When Burton was thirteen, her stable life in suburban Michigan was turned upside down by her parents’ abrupt divorce, and she moved to Colorado with her mother and sister. She seized on this move west as an adventure and an opportunity to reinvent herself from middle-school nerd to popular teenage girl. But in the fallout from her parents’ breakup, an inherited fixation on thinness went from “peculiarity to pathology.”
Susan entered into a painful cycle of anorexia and binge eating that formed a subterranean layer to her sunny life. She went from success to success—she went to Yale, scored a dream job at a magazine right out of college, and married her college boyfriend. But in college the compulsive eating got worse—she’d binge, swear it would be the last time, and then, hours later, do it again—and after she graduated she descended into anorexia, her attempt to “quit food.”

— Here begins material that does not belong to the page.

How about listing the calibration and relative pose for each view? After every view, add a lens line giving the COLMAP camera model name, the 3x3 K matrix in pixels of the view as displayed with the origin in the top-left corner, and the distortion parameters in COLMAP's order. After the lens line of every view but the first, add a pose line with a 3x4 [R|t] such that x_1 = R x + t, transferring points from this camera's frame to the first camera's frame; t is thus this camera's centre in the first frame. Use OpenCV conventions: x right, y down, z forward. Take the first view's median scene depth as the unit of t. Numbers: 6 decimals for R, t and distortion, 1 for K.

Binge eating is more prevalent than anorexia or bulimia, but there is less research and little storytelling to help us understand it. In tart, soulful prose Susan Burton strikes a blow for the importance of this kind of narrative and tells an exhilarating story of longing, compulsion and hard-earned self-revelation.

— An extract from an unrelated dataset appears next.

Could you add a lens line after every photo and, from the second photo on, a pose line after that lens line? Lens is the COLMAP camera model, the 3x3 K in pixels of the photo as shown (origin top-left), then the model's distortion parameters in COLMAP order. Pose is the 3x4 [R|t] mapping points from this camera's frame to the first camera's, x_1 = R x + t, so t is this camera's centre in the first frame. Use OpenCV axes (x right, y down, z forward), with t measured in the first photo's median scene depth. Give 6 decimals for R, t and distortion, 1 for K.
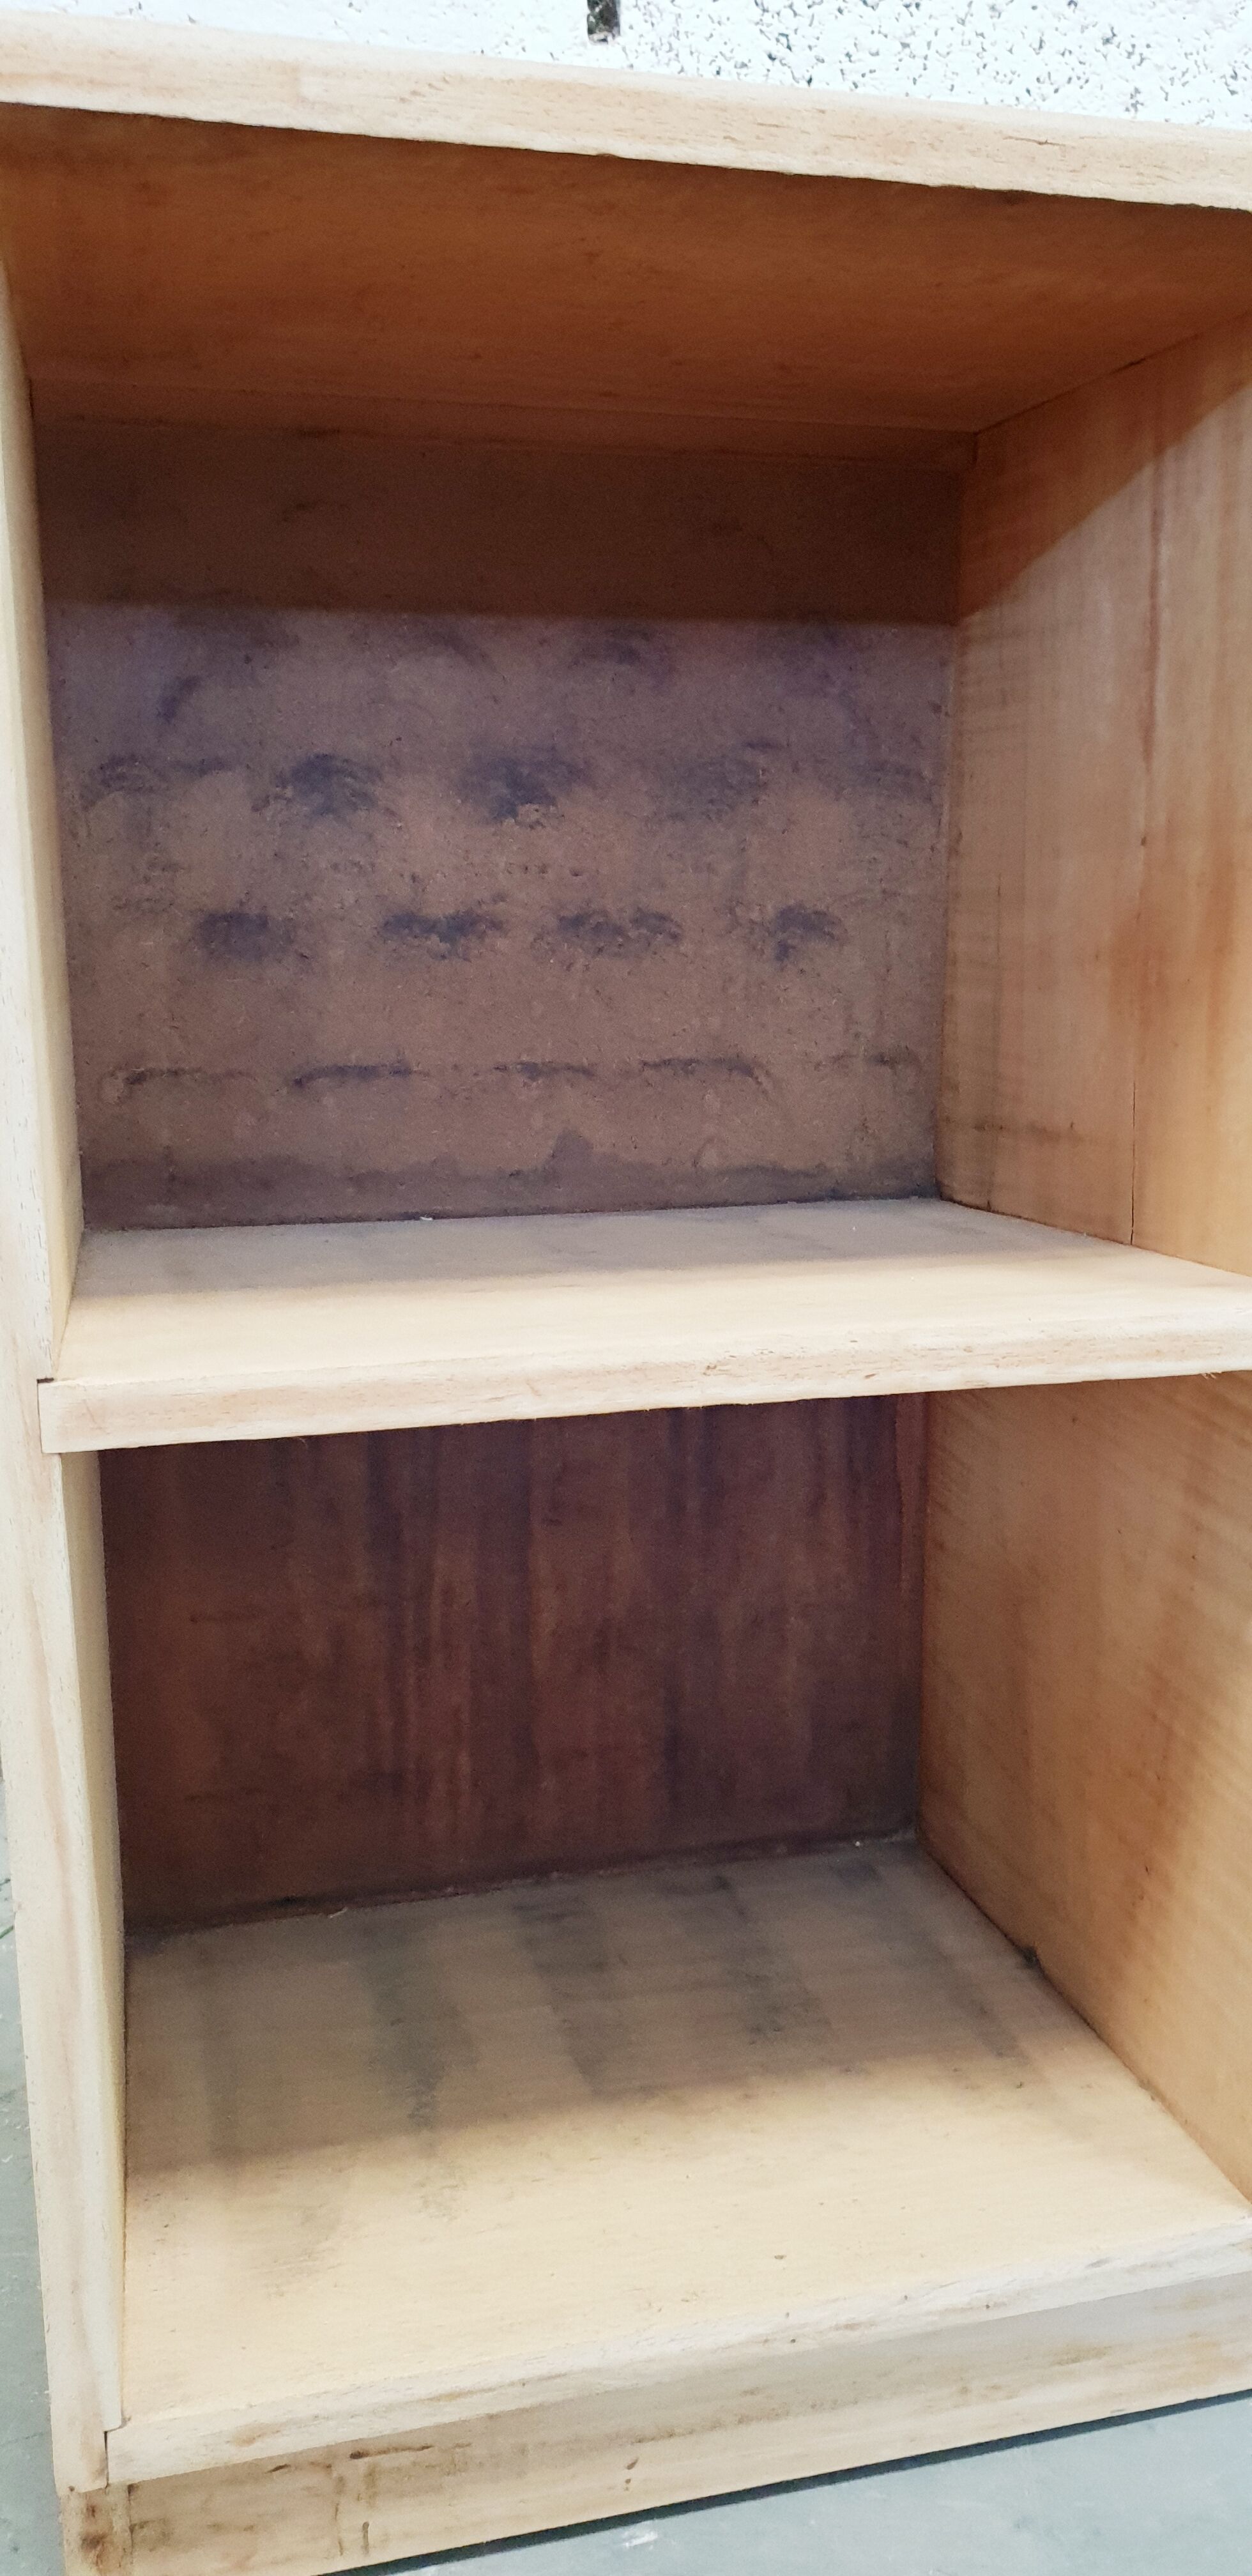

This American Life producer Burton debuts with an unfiltered discussion of how binge eating and anorexia plagued her throughout her adolescence and into her 20s and turned her into a "desperate wreck." Around the time she entered puberty, Burton began worrying about getting fat; she started controlling her portions and took "perverse pleasure in smallness." Burton ably recreates her anxiety-filled youth, when she struggled with her parents' divorce, her mother's alcoholism, and with eating disorders. She offers raw descriptions of binging late at night in her kitchen as a teen, eating ice cream, muffins, and power bars to fill a void ("This was tearing things, a frenzy"), then, later in life, starving herself to the point that she developed osteoporosis, all in an effort to feel "light" and "empty." Burton traces her issues with food back to her grandmother, who obsessed about weight, but offers no easy answers about what ultimately drove her own behavior. Physically healthy now, she writes that she remains "inflexible, paranoid, and self-loathing about food," and is still on the road to recovery, aided by therapy, writing, and family support. Burton convincingly conveys the desperation and darkness of eating disorders.